The next time Gideon showered, I left the room for a couple of minutes. He freaked out and started pleading for me not to leave him alone. I reassured him all the way back into the room, but he peeked around the edge of the shower curtain and did not show a smile of relief until he had visual verification of my identity. "I thought maybe the troll was just imitating your voice," he explained.
Oooooo-kay. So trolls aren't satisfied with harassing billy goats gruff or abducting children. Apparently they also yearn to horn in on impressionist Rich Little's territory. Who knows? Maybe there's even an elaborate Las Vegas act -- Cirque du Troll-ay.
I guess I should feel flattered that Gideon thought I could defend him from a marauding troll. Kids have such faith in Dad.

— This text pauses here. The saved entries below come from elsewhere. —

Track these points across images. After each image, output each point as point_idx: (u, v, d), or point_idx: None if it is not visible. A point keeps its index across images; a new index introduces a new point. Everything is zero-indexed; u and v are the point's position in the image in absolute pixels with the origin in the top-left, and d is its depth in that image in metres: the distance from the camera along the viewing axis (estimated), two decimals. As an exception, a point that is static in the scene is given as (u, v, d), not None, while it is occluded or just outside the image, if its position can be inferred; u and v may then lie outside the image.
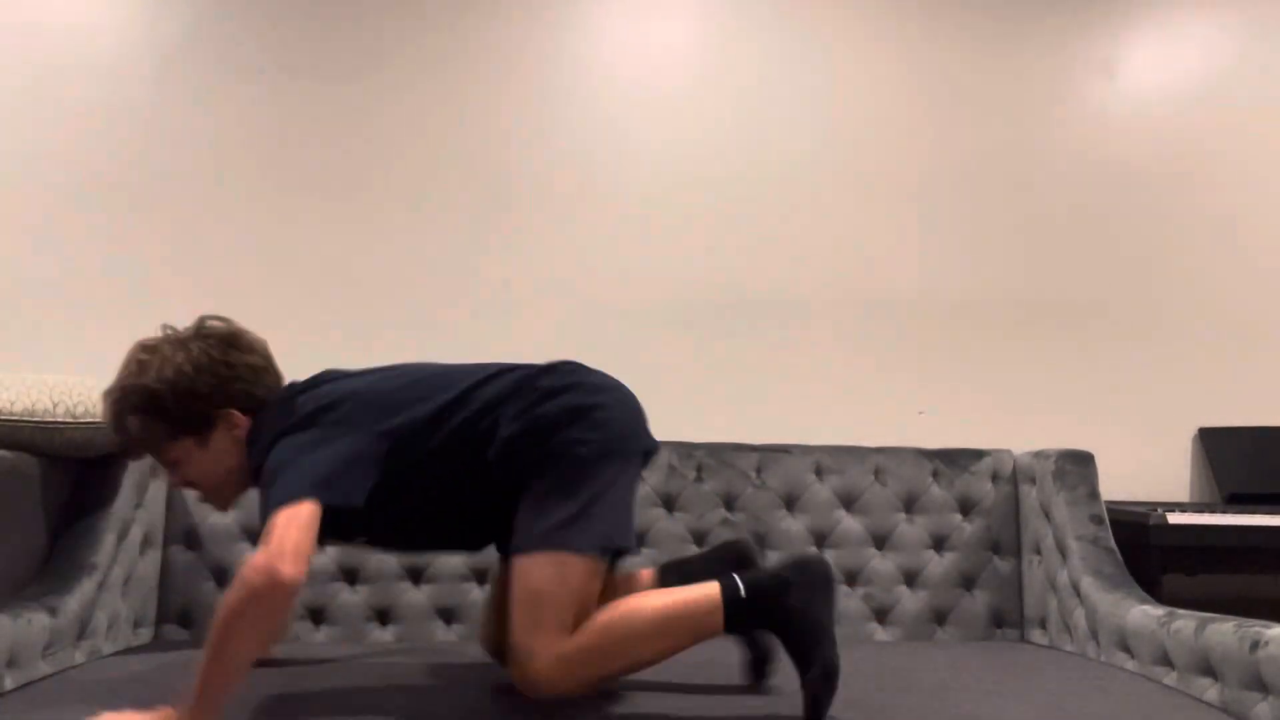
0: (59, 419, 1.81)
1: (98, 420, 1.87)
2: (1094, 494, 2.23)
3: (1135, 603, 1.89)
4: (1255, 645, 1.49)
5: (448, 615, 2.15)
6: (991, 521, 2.32)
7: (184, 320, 2.51)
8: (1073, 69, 2.82)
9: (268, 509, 1.32)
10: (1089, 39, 2.84)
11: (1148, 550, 2.21)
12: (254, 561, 1.22)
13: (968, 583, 2.29)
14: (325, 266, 2.57)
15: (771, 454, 2.34)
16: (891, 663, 1.81)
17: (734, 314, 2.66)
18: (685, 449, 2.31)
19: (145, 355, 1.51)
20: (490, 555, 1.67)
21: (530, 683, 1.35)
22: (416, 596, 2.14)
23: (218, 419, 1.51)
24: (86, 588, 1.79)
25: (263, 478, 1.39)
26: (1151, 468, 2.68)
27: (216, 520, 2.13)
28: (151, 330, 2.42)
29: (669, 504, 2.26)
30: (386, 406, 1.48)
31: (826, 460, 2.34)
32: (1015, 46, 2.82)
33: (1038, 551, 2.26)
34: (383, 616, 2.13)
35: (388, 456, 1.44)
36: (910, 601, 2.27)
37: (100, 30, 2.59)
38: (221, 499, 1.57)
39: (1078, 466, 2.25)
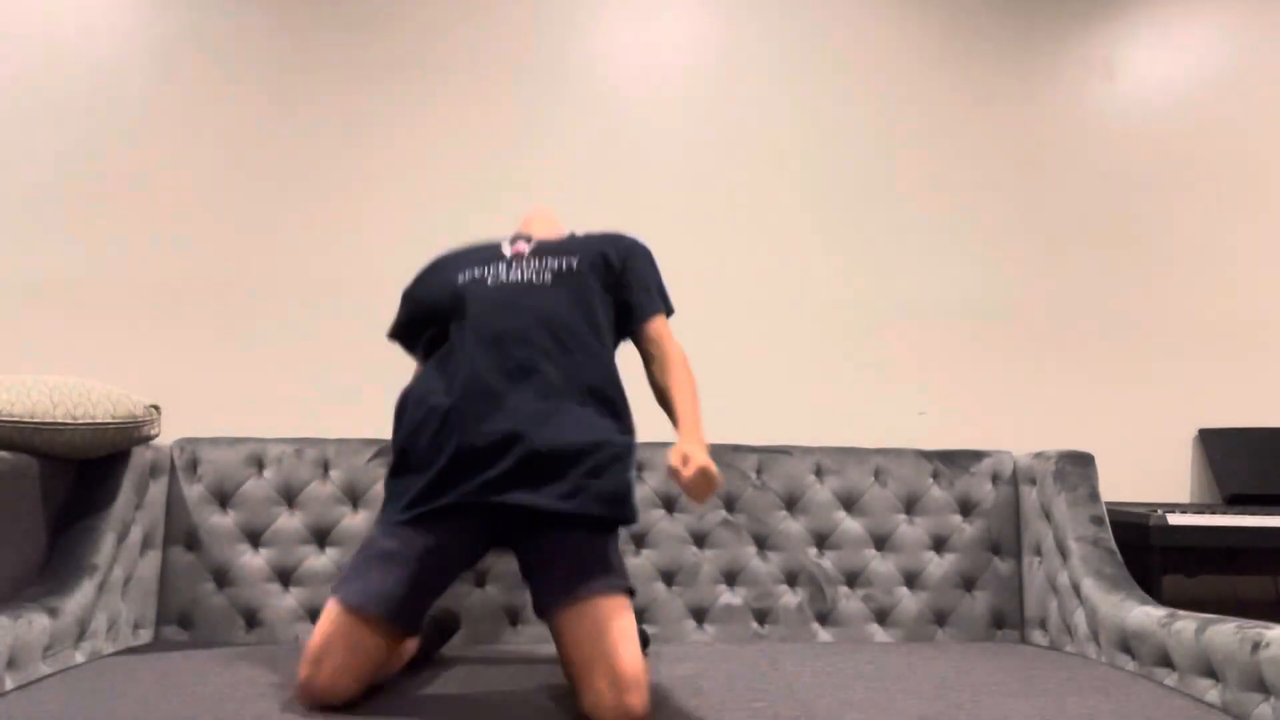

All the world's problems can be solved with a plea to "Glue it back together," "Buy it for me," or "Beat it with this plumber's helper until it returns to the stygian depths from which it came."
The irrational behavior persisted for several days ("But Mr. Matt said it was true!"). Finally, Gideon confronted his fears by visiting Troll Island at the Nashville Zoo's "Ghouls At Grassmere" event. Admittedly, he didn't LINGER at the exhibit. I guess "the boy who lives for Halloween" also wanted to be alive for November 1.